R: What are operators like %in

2019-01-13 19:24发布

问题:

I know the basics like == and !=, or even the difference (vaguely) between & and &&. But stuff like %in% and %% and some stuff used in the context of sprintf(), like sprintf("%.2f", x) stuff I have no idea about.

Worst of all, they're hard to search for on the Internet because they're special characters and I don't know what they're called...

回答1:

There are several different things going on here with the percent symbol:

Binary Operators

As several have already pointed out, things of the form %%, %in%, %*% are binary operators (respectively modulo, match, and matrix multiply), just like a +, -, etc. They are functions that operate on two arguments that R recognizes as being special due to their name structure (starts and ends with a %). This allows you to use them in form:

Argument1 %fun_name% Argument2

instead of the more traditional:

fun_name(Argument1, Argument2)

Keep in mind that the following are equivalent:

10 %% 2 == `%%`(10, 2)
"hello" %in% c("hello", "world") == `%in%`("hello", c("hello", "world"))
10 + 2 == `+`(10, 2)

R just recognizes the standard operators as well as the %x% operators as special and allows you to use them as traditional binary operators if you don't quote them. If you quote them (in the examples above with backticks), you can use them as standard two argument functions.

Custom Binary Operators

The big difference between the standard binary operators and %x% operators is that you can define custom binary operators and R will recognize them as special and treat them as binary operators:

`%samp%` <- function(e1, e2) sample(e1, e2)
1:10 %samp% 2
# [1] 1 9

Here we defined a binary operator version of the sample function

"%" (Percent) as a token in special function

The meaning of "%" in function like sprintf or format is completely different and has nothing to do with binary operators. The key thing to note is that in those functions the % character is part of a quoted string, and not a standard symbol on the command line (i.e. "%" and % are very different). In the context of sprintf, inside a string, "%" is a special character used to recognize that the subsequent characters have a special meaning and should not be interpreted as regular text. For example, in:

sprintf("I'm a number: %.2f", runif(3))
# [1] "I'm a number: 0.96" "I'm a number: 0.74" "I'm a number: 0.99"

"%.2f" means a floating point number (f) to be displayed with two decimals (.2). Notice how the "I'm a number: " piece is interpreted literally. The use of "%" allows sprintf users to mix literal text with special instructions on how to represent the other sprintf arguments.



回答2:

The R Language Definition, section 3.1.4 refers to them as "special binary operators". One of the ways they're special is that users can define new binary operators using the %x% syntax (where x is any valid name).

The Writing your own functions section of An Introduction to R, refers to them as Binary Operators (which is somewhat confusing because + is also a binary operator):

10.2 Defining new binary operators

Had we given the bslash() function a different name, namely one of the form

%anything%

it could have been used as a binary operator in expressions rather than in function form. Suppose, for example, we choose ! for the internal character. The function definition would then start as

> "%!%" <- function(X, y) { ... }

(Note the use of quote marks.) The function could then be used as X %!% y. (The backslash symbol itself is not a convenient choice as it presents special problems in this context.)

» **Instructions**
A. For each statement, say whether it agrees with the R operators thread. Answer yes or no, and quote the deciding words of the thread. (i) The names of %x% operators start and end with a percent sign. (ii) Inside sprintf, the "%" character acts as a binary operator. (iii) The backslash symbol is a convenient choice for the internal character of a new binary operator.
B. According to the R operators thread, which section of the R Language Definition calls these operators "special binary operators"?
C. Reproduce the part of the R operators thread from "R: What are" to "no idea about.".

» **Data under study**
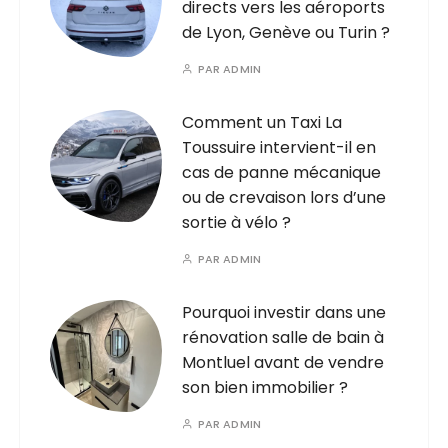
directs vers les aéroports
de Lyon, Genève ou Turin ?
PAR
ADMIN
Comment un Taxi La
Toussuire intervient-il en
cas de panne mécanique
ou de crevaison lors d’une
sortie à vélo ?
PAR
ADMIN
Pourquoi investir dans une
rénovation salle de bain à
Montluel avant de vendre
son bien immobilier ?
PAR
ADMIN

» **Solved problems**
A.
(i) Yes: "starts and ends with a %"
(ii) No: "has nothing to do with binary operators"
(iii) No: "The backslash symbol itself is not a convenient choice"

B. Section 3.1.4.

C.
R: What are operators like %in

2019-01-13 19:24发布

问题:

I know the basics like == and !=, or even the difference (vaguely) between & and &&. But stuff like %in% and %% and some stuff used in the context of sprintf(), like sprintf("%.2f", x) stuff I have no idea about.